● **To do**
For the material below, count the lines containing "thumb" and reply with the number alone.
━━━━━━━━━━
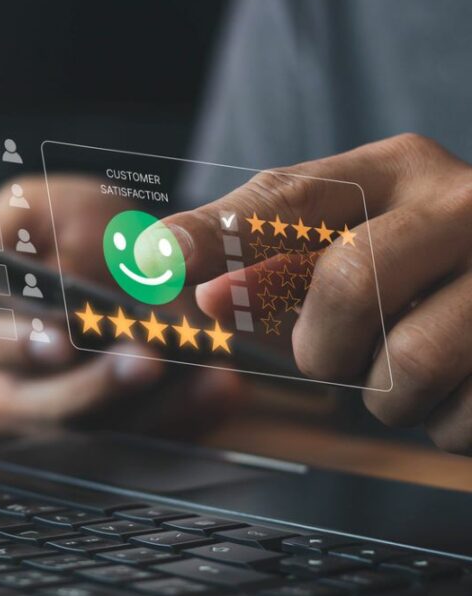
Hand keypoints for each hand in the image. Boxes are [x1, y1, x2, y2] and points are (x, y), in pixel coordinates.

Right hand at [0, 176, 241, 436]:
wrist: (128, 247)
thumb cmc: (66, 224)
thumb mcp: (37, 205)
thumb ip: (16, 231)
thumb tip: (34, 278)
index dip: (6, 346)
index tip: (57, 338)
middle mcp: (12, 377)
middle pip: (34, 404)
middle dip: (90, 384)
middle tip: (140, 360)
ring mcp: (68, 407)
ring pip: (94, 430)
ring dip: (146, 406)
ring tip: (196, 367)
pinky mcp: (121, 425)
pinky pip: (151, 437)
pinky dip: (190, 413)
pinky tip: (223, 383)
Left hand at [167, 134, 471, 450]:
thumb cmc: (421, 277)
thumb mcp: (349, 243)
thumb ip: (255, 255)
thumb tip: (154, 259)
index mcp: (398, 170)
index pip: (288, 197)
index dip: (215, 235)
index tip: (155, 263)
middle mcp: (465, 204)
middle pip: (351, 282)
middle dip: (320, 346)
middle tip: (331, 357)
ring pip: (410, 365)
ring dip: (384, 396)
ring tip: (405, 371)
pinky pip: (462, 419)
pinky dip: (442, 425)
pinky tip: (456, 392)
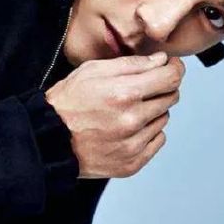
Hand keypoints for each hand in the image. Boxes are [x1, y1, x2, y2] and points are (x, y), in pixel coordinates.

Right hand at [44, 51, 183, 178]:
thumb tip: (161, 61)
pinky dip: (148, 132)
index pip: (172, 78)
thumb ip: (131, 64)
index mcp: (124, 93)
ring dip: (152, 111)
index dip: (175, 69)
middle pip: (171, 97)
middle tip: (142, 88)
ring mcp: (133, 144)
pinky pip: (157, 140)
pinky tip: (127, 129)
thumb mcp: (93, 70)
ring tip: (126, 111)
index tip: (171, 67)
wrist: (48, 140)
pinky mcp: (132, 163)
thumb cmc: (67, 103)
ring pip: (164, 119)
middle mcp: (132, 120)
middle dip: (161, 88)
━━━━━━━━━━
● **Task answer**
12